Update on the Management of Cutaneous Lupus Erythematosus

J.P. Callen


The British Journal of Dermatology. 2004;151(4) 

In This Article


This paper reviews the latest treatments for cutaneous lupus erythematosus. It focuses on evidence-based guidance for the management of cutaneous lupus erythematosus, with identification of the strength of evidence available at this time. In addition, I have briefly reviewed the epidemiological aspects, diagnosis and evaluation of patients with cutaneous lupus erythematosus. This review reflects data available from the Cochrane Library, Medline, literature searches, and the experience of the author managing patients with cutaneous lupus erythematosus for over 25 years.

Cutaneous lupus erythematosus (LE) is an acquired autoimmune disorder that may manifest a variety of clinical presentations. Gilliam and Sontheimer were among the first to classify lesions based upon the presence or absence of the 'characteristic' histopathology, the interface dermatitis.[1] In this paper I will concentrate on the clinical syndromes associated with the interface dermatitis, including primarily chronic cutaneous LE and SCLE.

The prevalence of cutaneous lupus varies from 14·6 to 68 per 100 000 people.[2] The rate may be increasing or the recognition of LE may be increasing.

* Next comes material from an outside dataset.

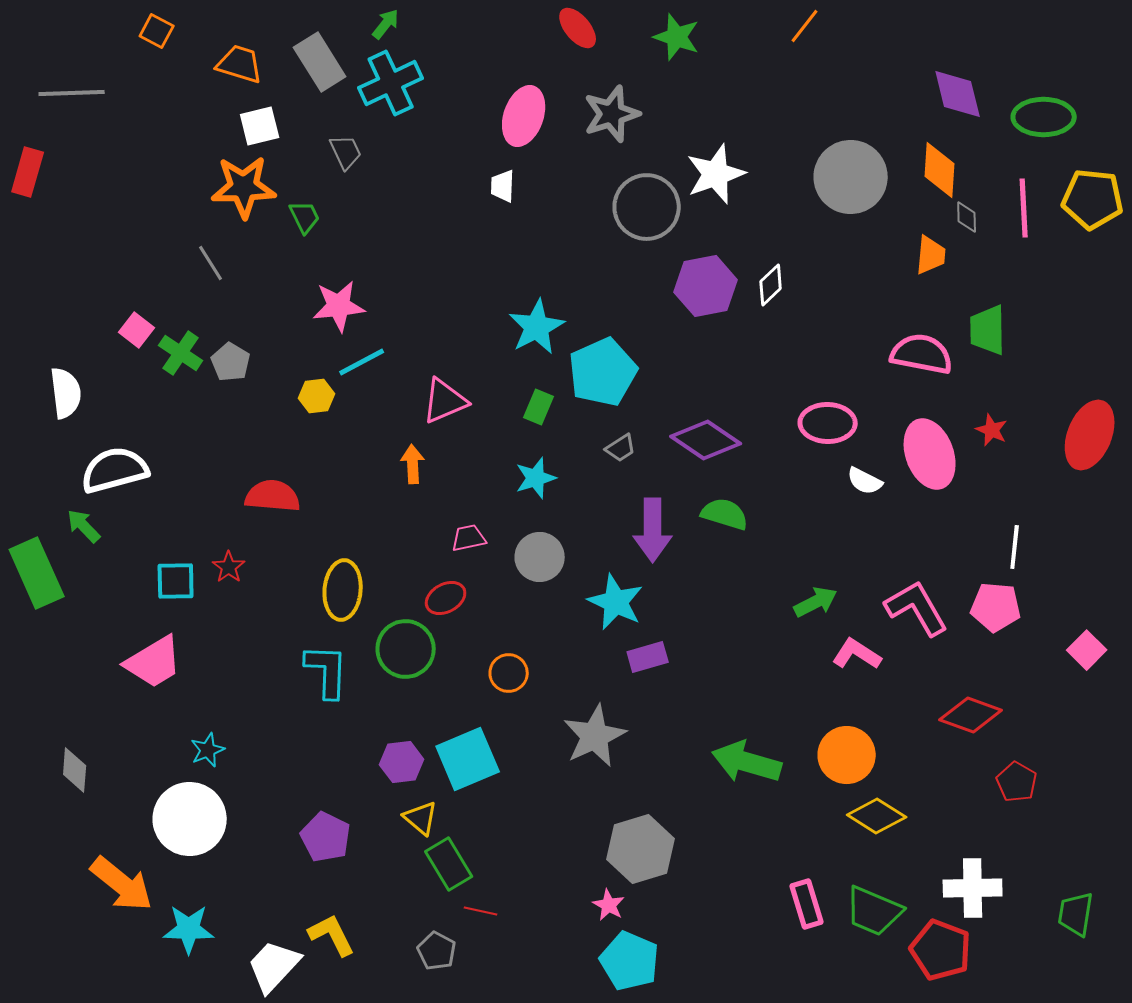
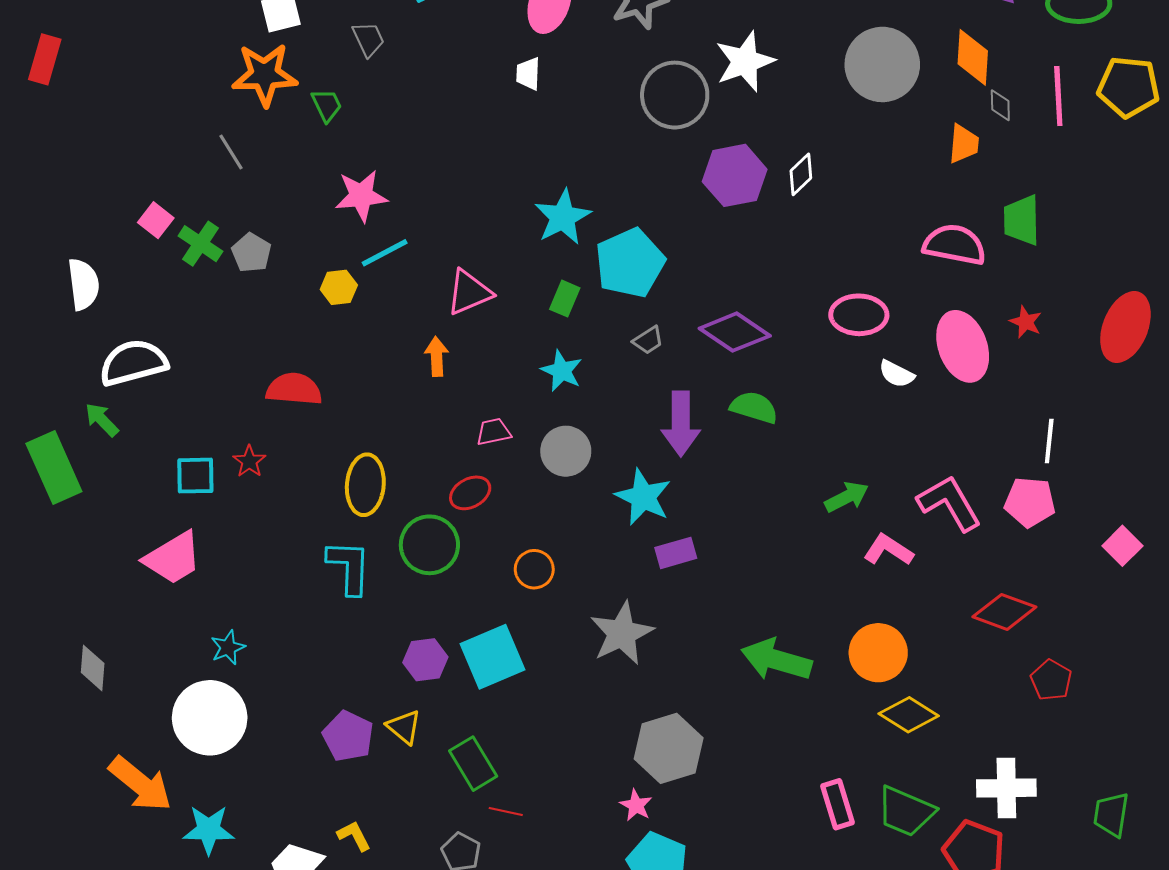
cyan star: (536, 478) -> (562, 371), turned -30
yellow triangle: (421, 818) -> (404, 727), moved
yellow L-shape: (332, 935) -> (354, 836), size x0.7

Regardless, it appears that more cases are diagnosed now than in the past. Systemic LE is more common in women, and most cutaneous subsets of LE also are more prevalent in women, but the ratio is not as high. All races are affected.

The diagnosis of cutaneous LE is based upon the presence of compatible clinical lesions which on biopsy demonstrate a characteristic pathological picture. Immunofluorescence microscopy and serological testing are useful only as suggestive tests and must be considered only in appropriate circumstances. Serological findings are neither diagnostic nor exclusionary. Once a diagnosis of cutaneous LE has been established, the patient should be evaluated thoroughly to assess the presence of systemic disease associated with LE. In the absence of severe systemic disease, which is often the case, the focus of therapy may then be upon the skin.